# Just when you think you have seen it all.



## SlickRick (Sep 3, 2009)




----------



## Tommy plumber (Feb 19, 2010)

Moved per Slick's request to 'Plumbing Pictures.'


----------



## Tommy plumber (Feb 19, 2010)

270 degree turn, one more 90 and they'd have a full circle....:laughing:


----------



## SlickRick (Sep 3, 2009)

It looks like that pipe fitting game that was posted along time ago. Take all the fittings off your truck and just start putting them together until the ends meet, turn on the water, if it doesn't run out on the ground you won!


----------



## PLUMB TIME (Feb 2, 2009)

Ooooh the piping, I thought it was about a dog that likes to dig:laughing:


----------



## Doctor (May 21, 2012)

Looks like raging waters


----------



## Dpeckplb (Sep 20, 2013)

I can tell your deff. not up here in the great north. I went with one of our sparkies yesterday to run tile and DV2 PVC for a new hydro service, the backhoe spent 1.5 hours digging and went 2" into the ground an one arm reach in the ground. It's the worst frost ever up here, there is houses being heaved on the foundations. Anyways some people should not be allowed to attempt plumbing.


----------



## SlickRick (Sep 3, 2009)

Dpeckplb said:


> I can tell your deff. not up here in the great north. I went with one of our sparkies yesterday to run tile and DV2 PVC for a new hydro service, the back spent 1.5 hours digging and went 2" into the ground an one arm reach in the ground. It's the worst frost ever up here, there is houses being heaved on the foundations. Anyways some people should not be allowed to attempt plumbing.
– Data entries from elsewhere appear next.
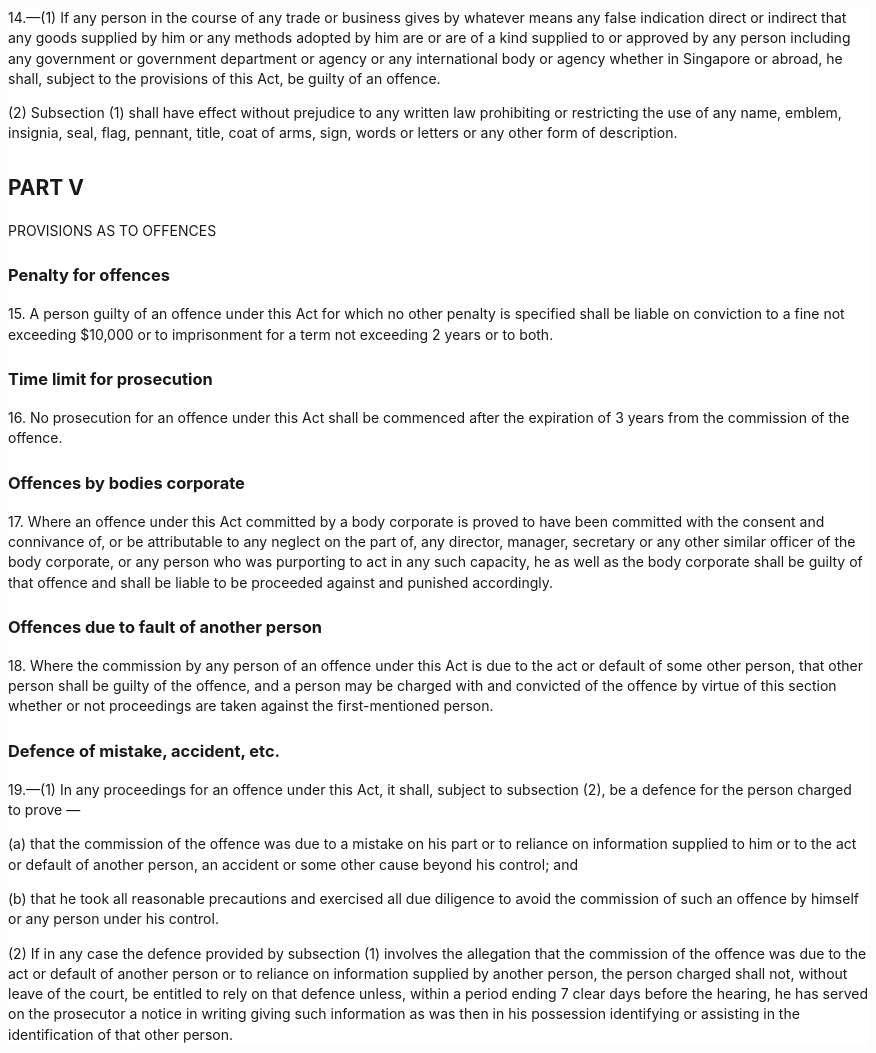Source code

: 14\.—(1) If any person in the course of any trade or business gives by whatever means any false indication direct or indirect that any goods supplied by him or any methods adopted by him are or are of a kind supplied to or approved by any person including any government or government department or agency or any international body or agency whether in Singapore or abroad, he shall, subject to the provisions of this Act, be guilty of an offence.

(2) Subsection (1) shall have effect without prejudice to any written law prohibiting or restricting the use of any name, emblem, insignia, seal, flag, pennant, title, coat of arms, sign, words or letters or any other form of description.

## PART V

PROVISIONS AS TO OFFENCES

### Penalty for offences

15\. A person guilty of an offence under this Act for which no other penalty is specified shall be liable on conviction to a fine not exceeding $10,000 or to imprisonment for a term not exceeding 2 years or to both.

### Time limit for prosecution

16\. No prosecution for an offence under this Act shall be commenced after the expiration of 3 years from the commission of the offence.

### Offences by bodies corporate

17\. Where an offence under this Act committed by a body corporate is proved to have been committed with the consent and connivance of, or be attributable to any neglect on the part of, any director, manager, secretary or any other similar officer of the body corporate, or any person who was purporting to act in any such capacity, he as well as the body corporate shall be guilty of that offence and shall be liable to be proceeded against and punished accordingly.

### Offences due to fault of another person

18\. Where the commission by any person of an offence under this Act is due to the act or default of some other person, that other person shall be guilty of the offence, and a person may be charged with and convicted of the offence by virtue of this section whether or not proceedings are taken against the first-mentioned person.

### Defence of mistake, accident, etc.

19\.—(1) In any proceedings for an offence under this Act, it shall, subject to subsection (2), be a defence for the person charged to prove —

(a) that the commission of the offence was due to a mistake on his part or to reliance on information supplied to him or to the act or default of another person, an accident or some other cause beyond his control; and

(b) that he took all reasonable precautions and exercised all due diligence to avoid the commission of such an offence by himself or any person under his control.

(2) If in any case the defence provided by subsection (1) involves the allegation that the commission of the offence was due to the act or default of another person or to reliance on information supplied by another person, the person charged shall not, without leave of the court, be entitled to rely on that defence unless, within a period ending 7 clear days before the hearing, he has served on the prosecutor a notice in writing giving such information as was then in his possession identifying or assisting in the identification of that other person.
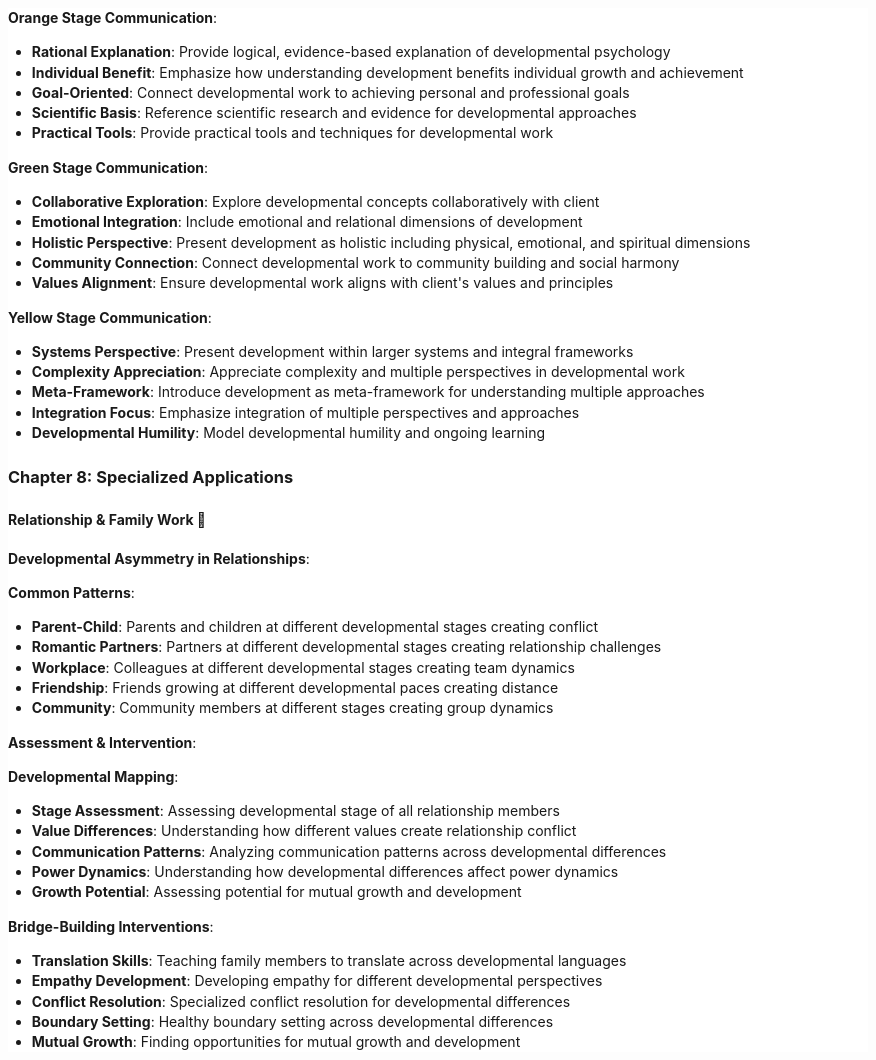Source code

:**Orange Stage Communication**:
- **Rational Explanation**: Provide logical, evidence-based explanation of developmental psychology
- **Individual Benefit**: Emphasize how understanding development benefits individual growth and achievement
- **Goal-Oriented**: Connect developmental work to achieving personal and professional goals
- **Scientific Basis**: Reference scientific research and evidence for developmental approaches
- **Practical Tools**: Provide practical tools and techniques for developmental work

**Green Stage Communication**:
- **Collaborative Exploration**: Explore developmental concepts collaboratively with client
- **Emotional Integration**: Include emotional and relational dimensions of development
- **Holistic Perspective**: Present development as holistic including physical, emotional, and spiritual dimensions
- **Community Connection**: Connect developmental work to community building and social harmony
- **Values Alignment**: Ensure developmental work aligns with client's values and principles

**Yellow Stage Communication**:
- **Systems Perspective**: Present development within larger systems and integral frameworks
- **Complexity Appreciation**: Appreciate complexity and multiple perspectives in developmental work
- **Meta-Framework**: Introduce development as meta-framework for understanding multiple approaches
- **Integration Focus**: Emphasize integration of multiple perspectives and approaches
- **Developmental Humility**: Model developmental humility and ongoing learning

### Chapter 8: Specialized Applications

#### **Relationship & Family Work** 👥

**Developmental Asymmetry in Relationships**:

**Common Patterns**:
- **Parent-Child**: Parents and children at different developmental stages creating conflict
- **Romantic Partners**: Partners at different developmental stages creating relationship challenges
- **Workplace**: Colleagues at different developmental stages creating team dynamics
- **Friendship**: Friends growing at different developmental paces creating distance
- **Community**: Community members at different stages creating group dynamics

**Assessment & Intervention**:

**Developmental Mapping**:
- **Stage Assessment**: Assessing developmental stage of all relationship members
- **Value Differences**: Understanding how different values create relationship conflict
- **Communication Patterns**: Analyzing communication patterns across developmental differences
- **Power Dynamics**: Understanding how developmental differences affect power dynamics
- **Growth Potential**: Assessing potential for mutual growth and development

**Bridge-Building Interventions**:
- **Translation Skills**: Teaching family members to translate across developmental languages
- **Empathy Development**: Developing empathy for different developmental perspectives
- **Conflict Resolution**: Specialized conflict resolution for developmental differences
- **Boundary Setting**: Healthy boundary setting across developmental differences
- **Mutual Growth**: Finding opportunities for mutual growth and development
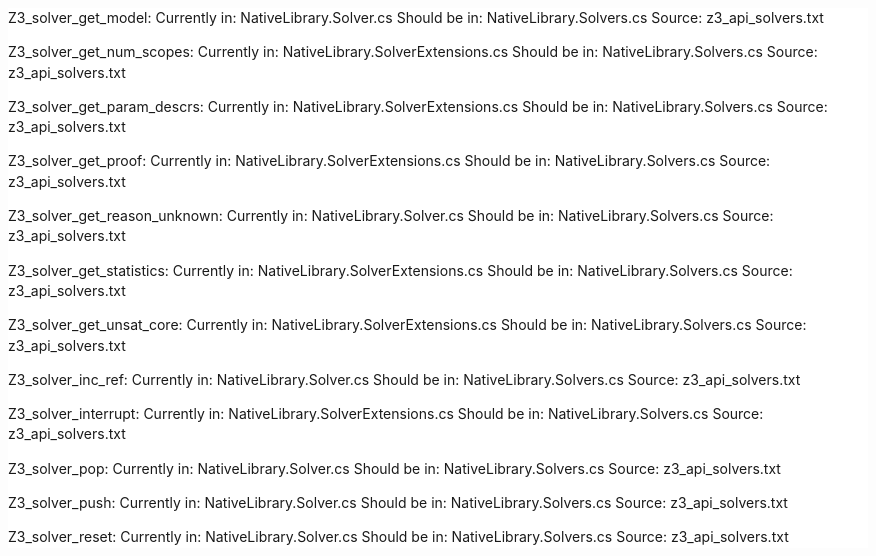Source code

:   Z3_solver_get_model:
    Currently in: NativeLibrary.Solver.cs
    Should be in: NativeLibrary.Solvers.cs
    Source: z3_api_solvers.txt

  Z3_solver_get_num_scopes:
    Currently in: NativeLibrary.SolverExtensions.cs
    Should be in: NativeLibrary.Solvers.cs
    Source: z3_api_solvers.txt

  Z3_solver_get_param_descrs:
    Currently in: NativeLibrary.SolverExtensions.cs
    Should be in: NativeLibrary.Solvers.cs
    Source: z3_api_solvers.txt

  Z3_solver_get_proof:
    Currently in: NativeLibrary.SolverExtensions.cs
    Should be in: NativeLibrary.Solvers.cs
    Source: z3_api_solvers.txt

  Z3_solver_get_reason_unknown:
    Currently in: NativeLibrary.Solver.cs
    Should be in: NativeLibrary.Solvers.cs
    Source: z3_api_solvers.txt

  Z3_solver_get_statistics:
    Currently in: NativeLibrary.SolverExtensions.cs
    Should be in: NativeLibrary.Solvers.cs
    Source: z3_api_solvers.txt

  Z3_solver_get_unsat_core:
    Currently in: NativeLibrary.SolverExtensions.cs
    Should be in: NativeLibrary.Solvers.cs
    Source: z3_api_solvers.txt

  Z3_solver_inc_ref:
    Currently in: NativeLibrary.Solver.cs
    Should be in: NativeLibrary.Solvers.cs
    Source: z3_api_solvers.txt

  Z3_solver_interrupt:
    Currently in: NativeLibrary.SolverExtensions.cs
    Should be in: NativeLibrary.Solvers.cs
    Source: z3_api_solvers.txt

  Z3_solver_pop:
    Currently in: NativeLibrary.Solver.cs
    Should be in: NativeLibrary.Solvers.cs
    Source: z3_api_solvers.txt

  Z3_solver_push:
    Currently in: NativeLibrary.Solver.cs
    Should be in: NativeLibrary.Solvers.cs
    Source: z3_api_solvers.txt

  Z3_solver_reset:
    Currently in: NativeLibrary.Solver.cs
    Should be in: NativeLibrary.Solvers.cs
    Source: z3_api_solvers.txt
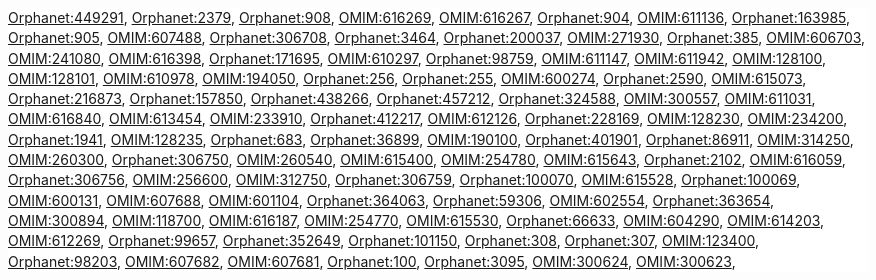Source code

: [Orphanet:449291](http://www.orpha.net/ORDO/Orphanet_449291), [Orphanet:2379](http://www.orpha.net/ORDO/Orphanet_2379), [Orphanet:908](http://www.orpha.net/ORDO/Orphanet_908), [OMIM:616269](http://purl.obolibrary.org/obo/OMIM_616269), [OMIM:616267](http://purl.obolibrary.org/obo/OMIM_616267), [Orphanet:904](http://www.orpha.net/ORDO/Orphanet_904), [OMIM:611136](http://purl.obolibrary.org/obo/OMIM_611136), [Orphanet:163985](http://www.orpha.net/ORDO/Orphanet_163985), [Orphanet:905](http://www.orpha.net/ORDO/Orphanet_905), [OMIM:607488](http://purl.obolibrary.org/obo/OMIM_607488), [Orphanet:306708](http://www.orpha.net/ORDO/Orphanet_306708), [Orphanet:3464](http://www.orpha.net/ORDO/Orphanet_3464), [Orphanet:200037](http://www.orpha.net/ORDO/Orphanet_200037), [OMIM:271930](http://purl.obolibrary.org/obo/OMIM_271930), [Orphanet:385](http://www.orpha.net/ORDO/Orphanet_385), [OMIM:606703](http://purl.obolibrary.org/obo/OMIM_606703), [OMIM:241080](http://purl.obolibrary.org/obo/OMIM_241080), [OMIM:616398](http://purl.obolibrary.org/obo/OMIM_616398), [Orphanet:171695](http://www.orpha.net/ORDO/Orphanet_171695), [OMIM:610297](http://purl.obolibrary.org/obo/OMIM_610297), [Orphanet:98759](http://www.orpha.net/ORDO/Orphanet_98759), [OMIM:611147](http://purl.obolibrary.org/obo/OMIM_611147), [OMIM:611942](http://purl.obolibrary.org/obo/OMIM_611942), [OMIM:128100](http://purl.obolibrary.org/obo/OMIM_128100), [OMIM:128101](http://purl.obolibrary.org/obo/OMIM_128101), [OMIM:610978](http://purl.obolibrary.org/obo/OMIM_610978), [OMIM:194050](http://purl.obolibrary.org/obo/OMIM_194050), [Orphanet:256](http://www.orpha.net/ORDO/Orphanet_256), [Orphanet:255](http://www.orpha.net/ORDO/Orphanet_255), [OMIM:600274](http://purl.obolibrary.org/obo/OMIM_600274), [Orphanet:2590](http://www.orpha.net/ORDO/Orphanet_2590), [OMIM:615073](http://purl.obolibrary.org/obo/OMIM_615073), [Orphanet:216873](http://www.orpha.net/ORDO/Orphanet_216873), [Orphanet:157850](http://www.orpha.net/ORDO/Orphanet_157850), [Orphanet:438266](http://www.orpha.net/ORDO/Orphanet_438266), [Orphanet:457212](http://www.orpha.net/ORDO/Orphanet_457212), [Orphanet:324588](http://www.orpha.net/ORDO/Orphanet_324588), [OMIM:300557](http://purl.obolibrary.org/obo/OMIM_300557), [OMIM:611031](http://purl.obolibrary.org/obo/OMIM_611031), [OMIM:616840](http://purl.obolibrary.org/obo/OMIM_616840), [OMIM:613454](http://purl.obolibrary.org/obo/OMIM_613454), [OMIM:233910](http://purl.obolibrary.org/obo/OMIM_233910), [Orphanet:412217](http://www.orpha.net/ORDO/Orphanet_412217), [OMIM:612126](http://purl.obolibrary.org/obo/OMIM_612126), [Orphanet:228169](http://www.orpha.net/ORDO/Orphanet_228169), [OMIM:128230](http://purl.obolibrary.org/obo/OMIM_128230), [OMIM:234200](http://purl.obolibrary.org/obo/OMIM_234200), [Orphanet:1941](http://www.orpha.net/ORDO/Orphanet_1941), [OMIM:128235](http://purl.obolibrary.org/obo/OMIM_128235), [Orphanet:683](http://www.orpha.net/ORDO/Orphanet_683), [Orphanet:36899](http://www.orpha.net/ORDO/Orphanet_36899), [OMIM:190100](http://purl.obolibrary.org/obo/OMIM_190100), [Orphanet:401901](http://www.orpha.net/ORDO/Orphanet_401901), [Orphanet:86911](http://www.orpha.net/ORDO/Orphanet_86911), [OMIM:314250](http://purl.obolibrary.org/obo/OMIM_314250), [OMIM:260300](http://purl.obolibrary.org/obo/OMIM_260300), [Orphanet:306750](http://www.orpha.net/ORDO/Orphanet_306750), [OMIM:260540](http://purl.obolibrary.org/obo/OMIM_260540), [OMIM:615400](http://purl.obolibrary.org/obo/OMIM_615400), [OMIM:254780](http://purl.obolibrary.org/obo/OMIM_254780), [OMIM:615643](http://purl.obolibrary.org/obo/OMIM_615643), [Orphanet:2102](http://www.orpha.net/ORDO/Orphanet_2102), [OMIM:616059](http://purl.obolibrary.org/obo/OMIM_616059), [Orphanet:306756](http://www.orpha.net/ORDO/Orphanet_306756), [OMIM:256600](http://purl.obolibrary.org/obo/OMIM_256600), [OMIM:312750](http://purl.obolibrary.org/obo/OMIM_312750), [Orphanet:306759](http://www.orpha.net/ORDO/Orphanet_306759), [Orphanet:100070](http://www.orpha.net/ORDO/Orphanet_100070), [OMIM:615528](http://purl.obolibrary.org/obo/OMIM_615528), [Orphanet:100069](http://www.orpha.net/ORDO/Orphanet_100069), [OMIM:600131](http://purl.obolibrary.org/obo/OMIM_600131), [OMIM:607688](http://purl.obolibrary.org/obo/OMIM_607688), [OMIM:601104](http://purl.obolibrary.org/obo/OMIM_601104), [Orphanet:364063](http://www.orpha.net/ORDO/Orphanet_364063), [Orphanet:59306](http://www.orpha.net/ORDO/Orphanet_59306), [OMIM:602554](http://purl.obolibrary.org/obo/OMIM_602554), [Orphanet:363654](http://www.orpha.net/ORDO/Orphanet_363654), [OMIM:300894](http://purl.obolibrary.org/obo/OMIM_300894), [OMIM:118700](http://purl.obolibrary.org/obo/OMIM_118700), [OMIM:616187](http://purl.obolibrary.org/obo/OMIM_616187), [OMIM:254770](http://purl.obolibrary.org/obo/OMIM_254770), [OMIM:615530](http://purl.obolibrary.org/obo/OMIM_615530), [Orphanet:66633](http://www.orpha.net/ORDO/Orphanet_66633), [OMIM:604290](http://purl.obolibrary.org/obo/OMIM_604290), [OMIM:614203](http://purl.obolibrary.org/obo/OMIM_614203), [OMIM:612269](http://purl.obolibrary.org/obo/OMIM_612269), [Orphanet:99657](http://www.orpha.net/ORDO/Orphanet_99657), [Orphanet:352649](http://www.orpha.net/ORDO/Orphanet_352649), [Orphanet:101150](http://www.orpha.net/ORDO/Orphanet_101150), [Orphanet:308](http://www.orpha.net/ORDO/Orphanet_308), [Orphanet:307](http://www.orpha.net/ORDO/Orphanet_307), [OMIM:123400](http://purl.obolibrary.org/obo/OMIM_123400), [Orphanet:98203](http://www.orpha.net/ORDO/Orphanet_98203), [OMIM:607682](http://purl.obolibrary.org/obo/OMIM_607682), [OMIM:607681](http://purl.obolibrary.org/obo/OMIM_607681), [Orphanet:100](http://www.orpha.net/ORDO/Orphanet_100), [Orphanet:3095](http://www.orpha.net/ORDO/Orphanet_3095), [OMIM:300624](http://purl.obolibrary.org/obo/OMIM_300624), [OMIM:300623](http://purl.obolibrary.org/obo/OMIM_300623),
Nope, in the great Texas. It will be 70F tomorrow, but when you are enjoying summer, we will be roasting...


----------



## Nathan901 (Feb 11, 2012)

That's a section of piping with extra fall to get it all flowing up to proper speed before entering the main. Like a big water slide. 



Right?


----------



## younger-plumber (Sep 12, 2008)

Wye do it this way? Pun intended .Seems like they took the hard route...Some people's kids...


----------



## HSI (Jun 3, 2011)

Maybe they had expansion loop on the mind when they piped it.


----------



## titaniumplumbr (Jun 11, 2014)

That's how they did mobile homes here in Florida. You should the violations I come across day to day


----------